「代議士初当選以来、本というものは自分で1冊も読んだことがなく、すべて耳学問と経験則で動いた」と伝説的エピソードがあったのが、この金丸信である。甲州は山梨県の生まれ、東京農業大学出身、党人、40代半ばでようやく政界入りという、言うなら叩き上げの非エリートながら、田中(角栄)派-竹下(登)派と流れる中で縦横に存在感を示し、副総理、自民党幹事長と副総裁、防衛庁長官などの要職を務め上げた。持ち味は政治の節目節目での調整能力で、「岸信介(安倍晋三首相の祖父)が『昭和の妖怪』なら、オレは『平成の妖怪』になってやる」と豪語、表題にあるように「人間のやることで、何ともならねぇものなんかあるものか」を口グセとし,“戦績”をあげてきた。身上は怖いものなしの「捨て身」で相手にぶつかること、数々の難門を突破してみせたのであった。

 金丸の「捨て身の言葉」が生きた例を、二つ挙げてみる。
 一つは、昭和47年7月の田中角栄と福田赳夫が天下を争った世に言う「角福総裁選」である。田中は総裁選を前に政策協定で大平(正芳)派、三木(武夫)派との連合に成功したが、仮に第1回投票で田中が過半数を取れず福田との決戦投票となった場合、したたかさで鳴る三木武夫はここでの「田中支持」までは明言しなかった。そのうえで田中と三木は最後の話し合いを、東京・九段のホテル・グランドパレスで行った。田中に同行したのは金丸、三木は時に「日中国交回復」の必要性をよく口にしていた。金丸は三木に、こう口を切った。
 「三木先生。田中が日中問題をやらなかったら、私は田中派を出る。三木先生のところにお世話になってもいい。その覚悟です。国家、国民のため、どうか田中と手を握って頂きたい」
 金丸の迫力に押されたか、田中が日中国交回復に手をつけるとする「国家、国民のため」という“大義”の前に、三木は田中に握手を求めたのであった。
 金丸のそれはいささか芝居がかった手ではあったが、例えば企業でも「会社のため」がどんな異論をも押しやってしまう大義名分として、極めて“有効”であることを示したとも言えたのである。

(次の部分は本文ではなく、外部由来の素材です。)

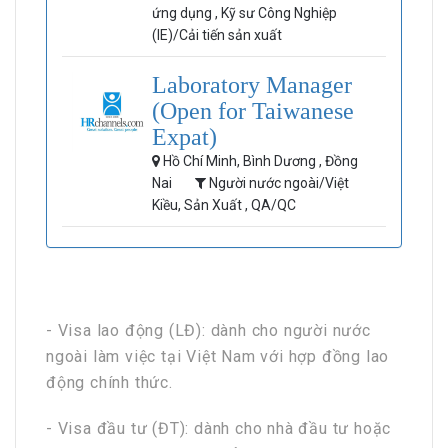
ứng dụng , Kỹ sư Công Nghiệp
(IE)/Cải tiến sản xuất
Laboratory Manager
(Open for Taiwanese
Expat)
Hồ Chí Minh, Bình Dương , Đồng
Nai
Người nước ngoài/Việt
Kiều, Sản Xuất , QA/QC
- Visa lao động (LĐ): dành cho người nước
ngoài làm việc tại Việt Nam với hợp đồng lao
động chính thức.
- Visa đầu tư (ĐT): dành cho nhà đầu tư hoặc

 もう一つ。昭和57年秋の「ポスト鈴木(善幸)」で、田中派が中曽根康弘を担ぐことを決めた時だった。金丸は中曽根と徹底的に肌が合わず、「オレくらい中曽根嫌いはいない」と公言してはばからなかったくらいだった。田中派の中にも「中曽根擁立」に異論が少なくなかったが、田中派の幹事会で金丸は「捨て身」の演説をこうブチ上げ、異論を押し込んだのだった。
 「日本一の中曽根嫌いのオレが言うんだ。このシャバは、君らの思うようなシャバじゃない。親分が右と言えば右、左と言えば左なんだ。親分が右いうのがイヤなら、この派閥を出ていくほかはない」
 結局、田中派は一致して中曽根を推すことを決めたが、金丸は田中派の意向を無視するようなことがあればと、中曽根にこうクギを刺すのを忘れなかった。
 「いざという時があれば、オレはあんたと刺し違える覚悟だということを知っておいてもらいたい」
 “怖いものなし”のこの金丸の言葉に、さしもの中曽根も金丸に握手を求めたのだった。中曽根政権はその後、金丸との約束を守った形で「角影政権」のかげ口の中、約5年の長期政権をまっとうした。ロッキード事件の残滓を引きずる田中は、このことによりなお政界に影響力を残すことに成功したのであった。

 こうした一見、乱暴な「金丸手法」による調整能力は、しかし一方で計算と巧みな戦略に基づいていたと、当時の金丸に近い政治部記者のこんな証言があった。
 「動物的カンで、中国の古典の兵法書『孫子』を踏襲しているところがあった。勝算なきは戦わない、敵を知り己れを知る、まず主導権を握る、味方は集中し敵を分散させる、実を避けて虚を撃つすなわち相手の弱点を攻めるなどです。一方で、田中はロッキード事件で弱っている中でなお権力にしがみつくのを見、『田中派も世代交代が必要』と堂々ブチ上げるなどもあって、金丸の奥の深さもみていた」

 あらゆる交渉術は、“脅し”の材料をいかに質量ともに多く持つか。知っておいて損はないということである。=敬称略=

■金丸信
衆議院議員(12期)、防衛庁長官(第35代)、国土庁長官(第3代)、建設大臣(第34代)、副総理、自由民主党国会対策委員長、自由民主党総務会長、自由民主党幹事長、自由民主党副総裁(第9代)などを歴任。

小林吉弥(こばやしきちや)
 永田町取材歴46年のベテラン政治評論家。この間、佐藤栄作内閣以降の大物議員に多数接触する一方、抜群の政局・選挙分析で定評がある。著書多数。